» Source extract
++++
All Set! Looking Under the Hood of Python's Set Data Structure
Learn everything about hash tables, collision handling, and performance optimization
As you might be aware that I am very interested in performance engineering. When it comes to optimizing the performance of a critical path of your application, one of the crucial factors is the choice of data structures. And, in the case of data structures, it is not sufficient to choose them just based on their space and time complexity, you also have to be aware of the implementation trade-offs, such as memory overhead, concurrency, and cpu cache friendliness.
In this post, I want to do this analysis for Python’s set implementation. We are going to discuss its data model and also discuss the implementation of the key apis: insertion, lookups, removal and pop (because it’s interesting).
Under the Hood of Python Sets
Sets are a very common data structure which are used for deduplication of data items, and doing membership queries. For these requirements, the two key functionalities sets have to offer is insertion and lookups. In most scenarios where sets are used, lookup is done much more frequently than insertion, which means that the implementation has to offer a fast lookup even if insertion is a tad bit slower.
In the case of Python’s set implementation they use a hash table (no surprises) underneath to power it. Hash tables offer constant time lookups in the average case, although as the table gets fuller, the performance can degrade unless careful measures are taken.
++++
» Entries shown
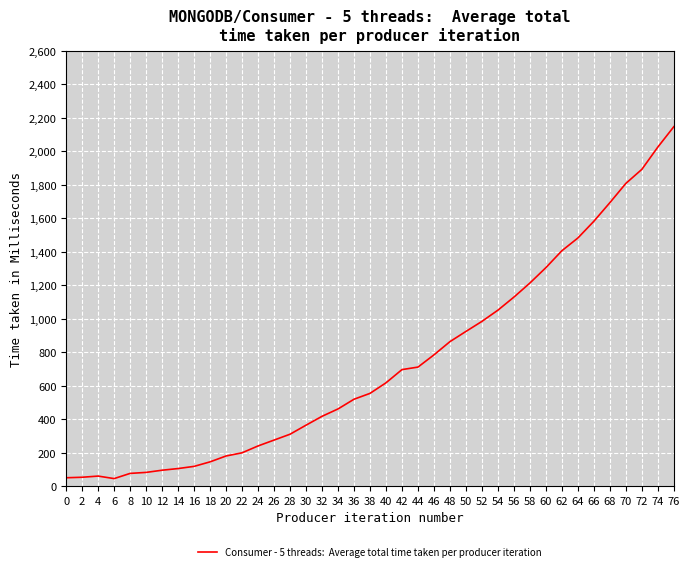

How many lines are shown in the chart?

1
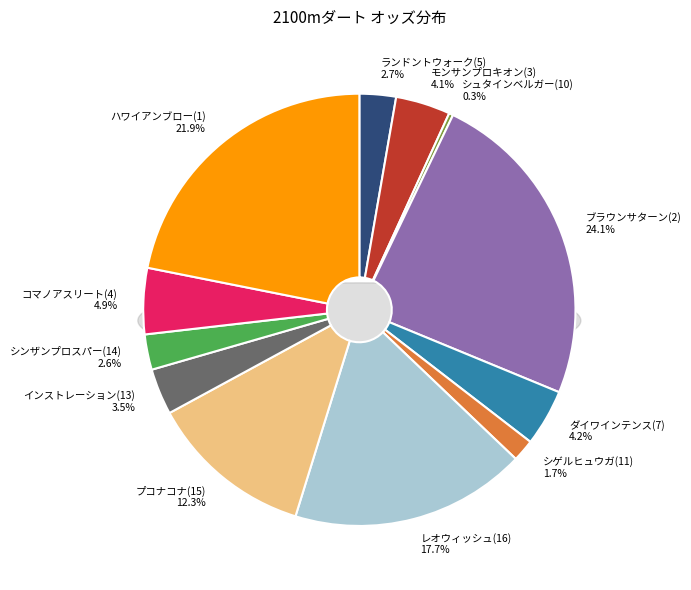

The ランドントウォーク(5) slice represents 3% of the pie. True or false?

True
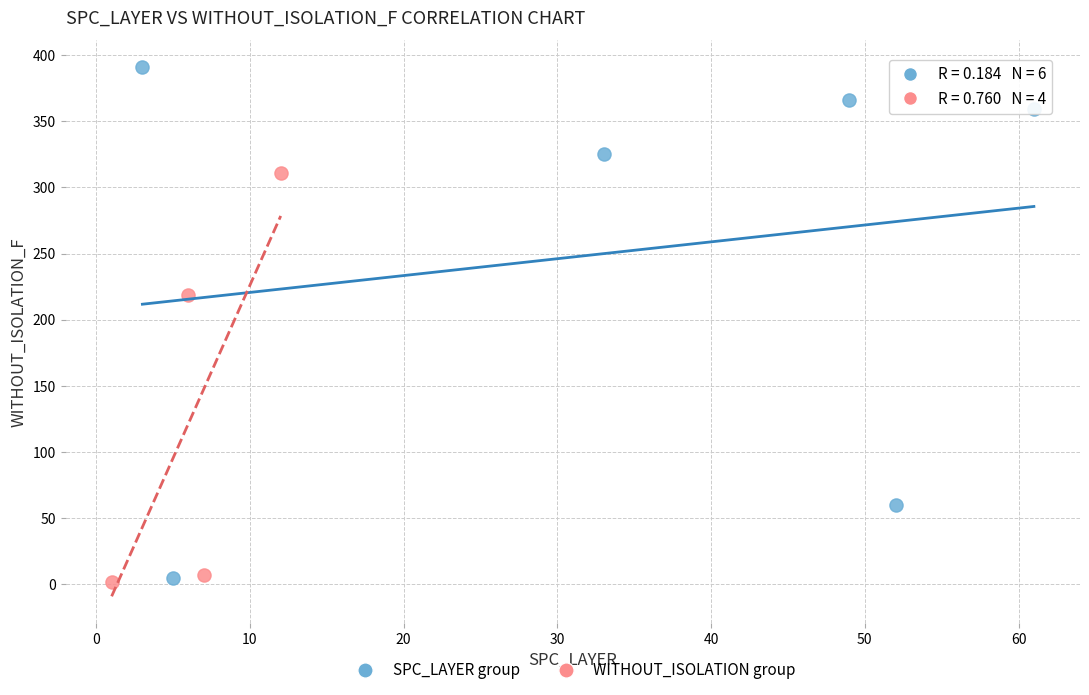

Which series contains the highest Y value?

SPC_LAYER group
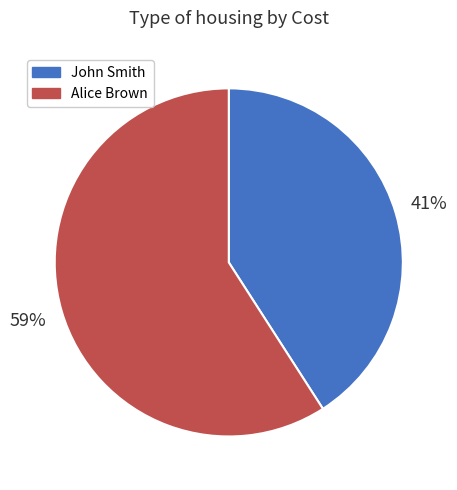

How many slices are in this pie chart?

2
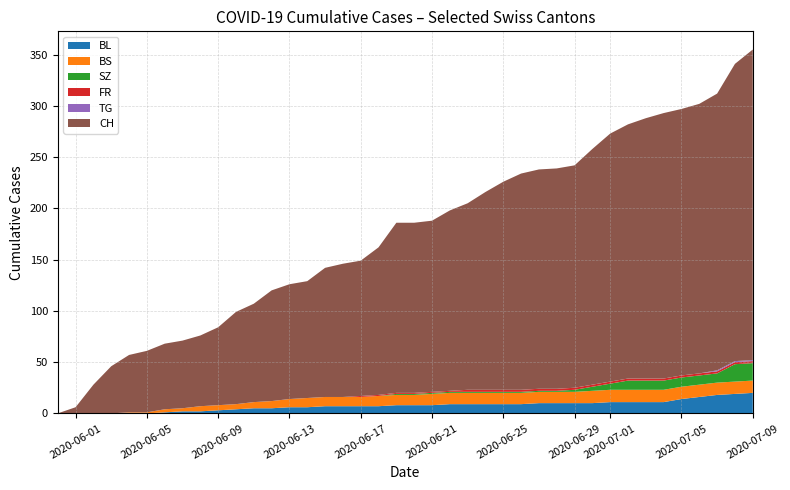

Reading right to left, extract all data points from this chart.

BL: 20	19	18	16	14	11	11	11	11	10	10	10	10	9	9	9	9	9	8	8	8	7	7	7	7	6	6	5	5	4	3	2	2	1	0	0	0	0	0	0
BS: 12	12	12	12	12	12	12	12	12	12	11	11	11	11	11	11	11	11	11	10	10	10	9	9	9	9	8	7	6	5	5	5	3	3	1	1	0	0	0	0
SZ: 17	17	9	9	9	9	9	9	6	4	2	1	1	1	1	1	1	1	1	1	1	0	0	0	0	0	0	0	0	0	0	0	0	0	0	0	0	0	0	0
FR: 2	2	2	2	2	2	2	2	2	2	2	2	2	2	2	2	2	1	1	1	1	1	1	0	0	0	0	0	0	0	0	0	0	0	0	0	0	0	0	0
TG: 1	1	1	0	0	0	0	0	0	0	0	0	0	0	0	0	0	0	0	0	0	0	0	0	0	0	0	0	0	0	0	0	0	0	0	0	0	0	0	0
CH: 303	290	270	263	260	259	254	248	242	230	217	215	214	211	203	193	182	176	167	166	166	144	132	130	126	114	112	108	96	90	76	69	66	64	60	56	46	28	6	0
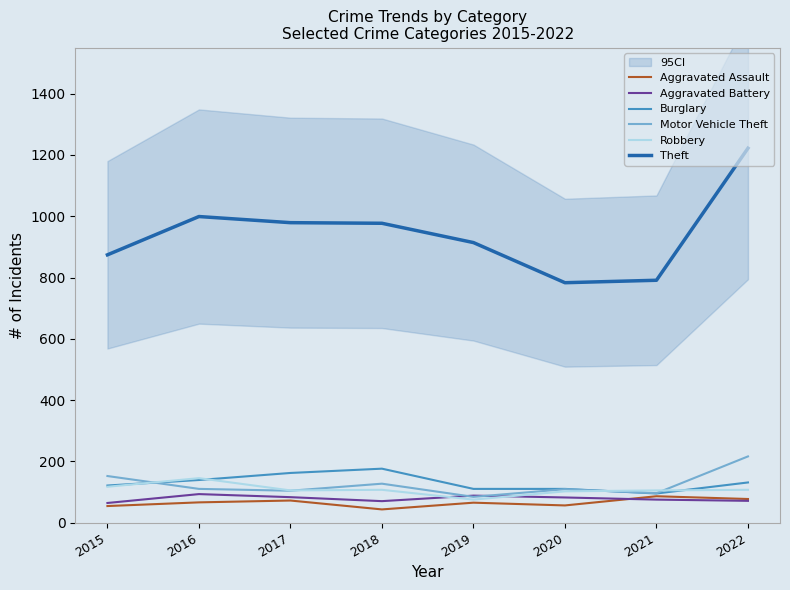

Where is the first local maximum for Aggravated Battery?

2016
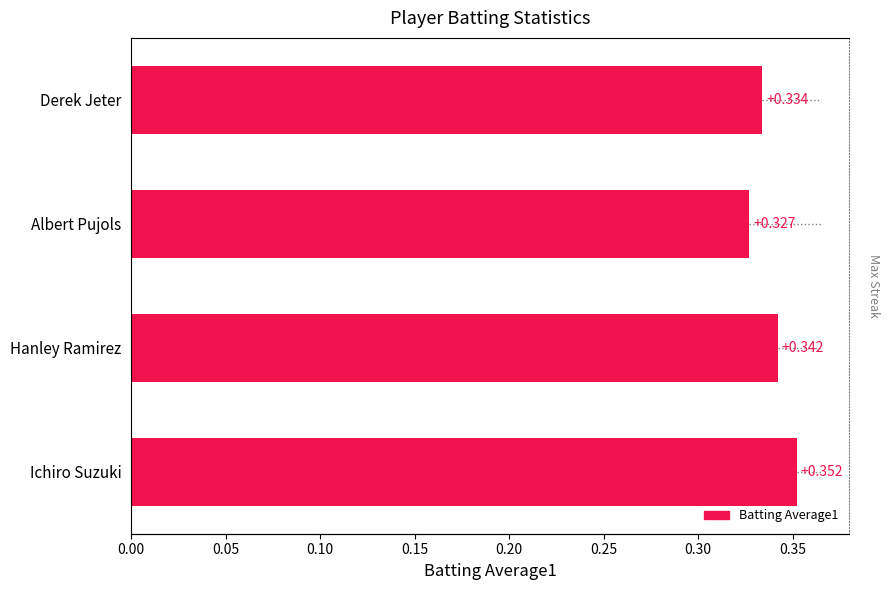

What is the maximum value shown in the chart?

0.4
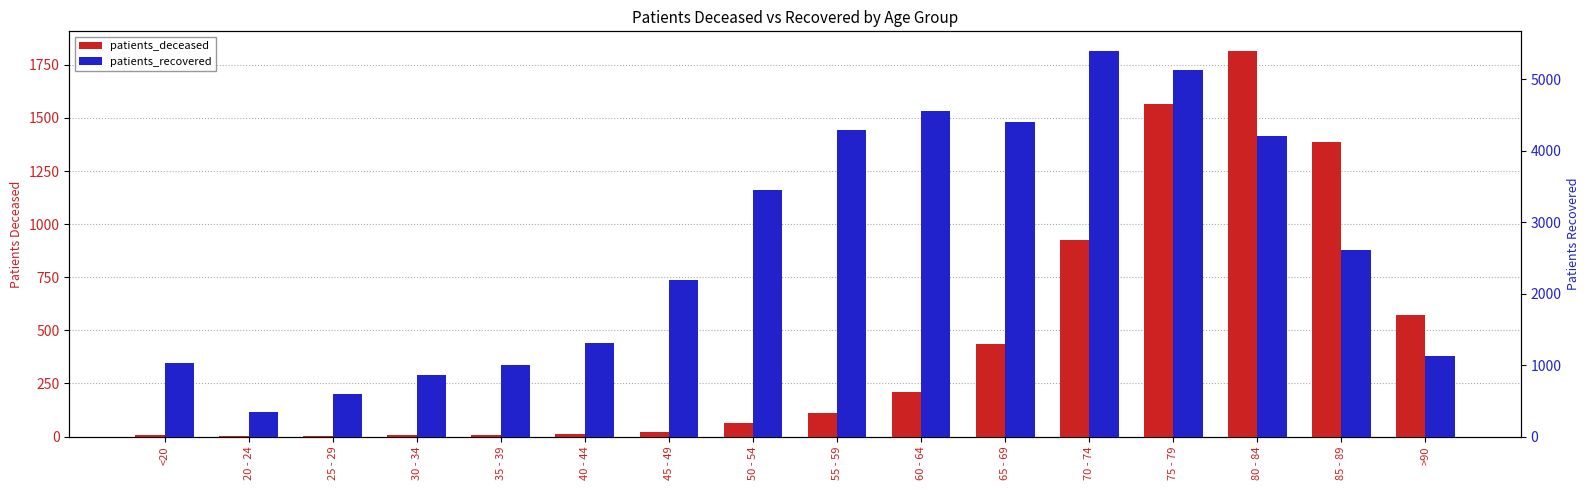

What is the spread (max minus min) of values at 85 - 89?

1226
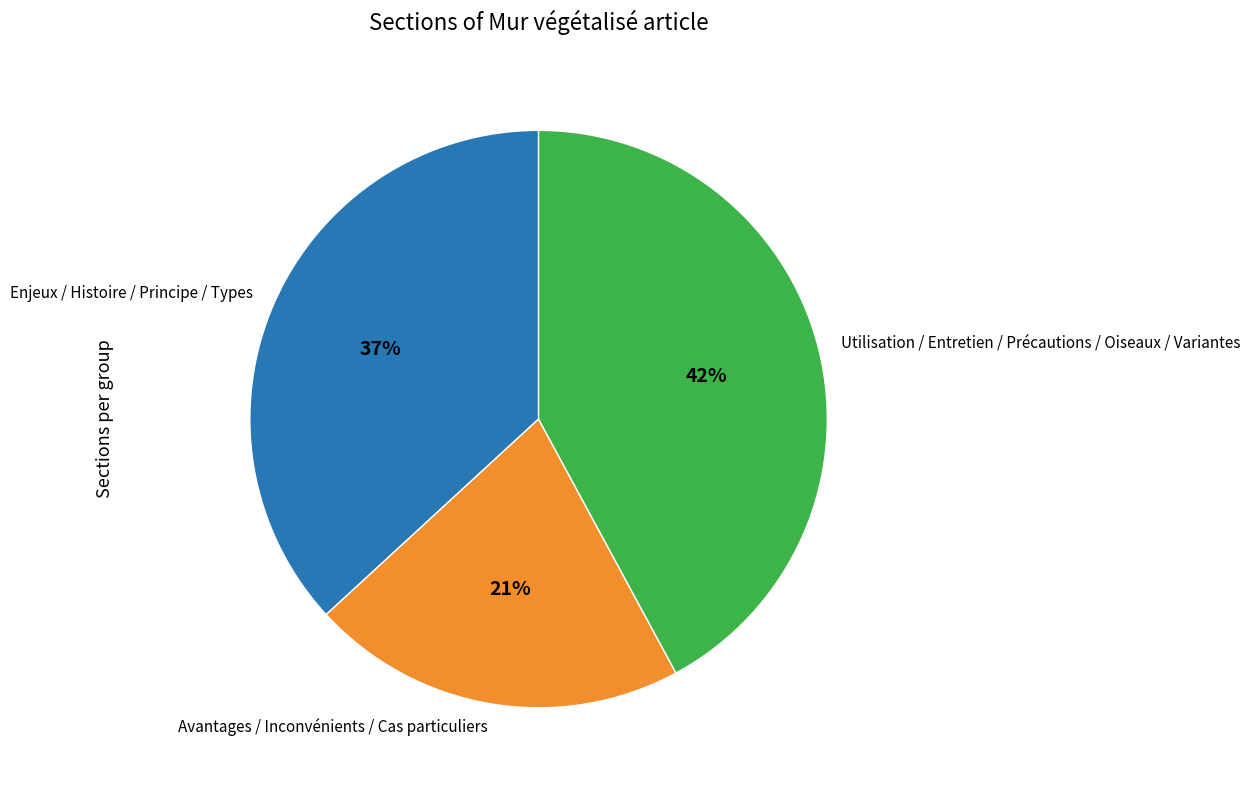

What percentage is the Utilisation / Entretien / Précautions / Oiseaux / Variantes slice, to the nearest percent?

42%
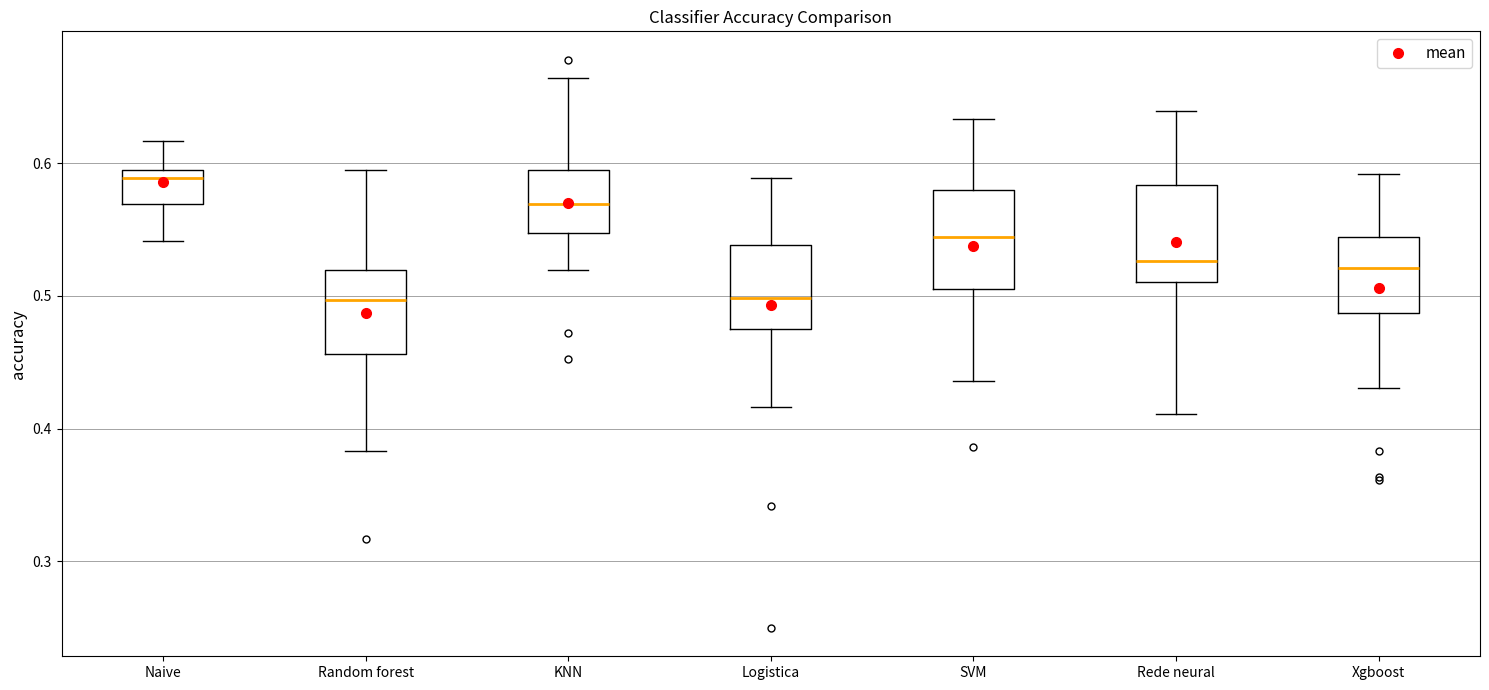

Where does the lower whisker of the box for SVM end on the y-axis? The values are not printed on the chart, so give them approximately, as read against the axis.

0.44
++++
» What to do
• A. Output the passage of the article on Python sets from "In the case of Python’s" to "measures are taken.", copied word for word.
• B. Return the lines of the entries verbatim, from the start of the entries to the line with "Reading right to", including that line. Leave the pictures out.

» Answer list
• A.
In the case of Python’s set implementation they use a hash table (no surprises) underneath to power it. Hash tables offer constant time lookups in the average case, although as the table gets fuller, the performance can degrade unless careful measures are taken.

• B.
How many lines are shown in the chart?

1

The ランドントウォーク(5) slice represents 3% of the pie. True or false?

True

Which series contains the highest Y value?

SPC_LAYER group

How many slices are in this pie chart?

2

Reading right to left, extract all data points from this chart.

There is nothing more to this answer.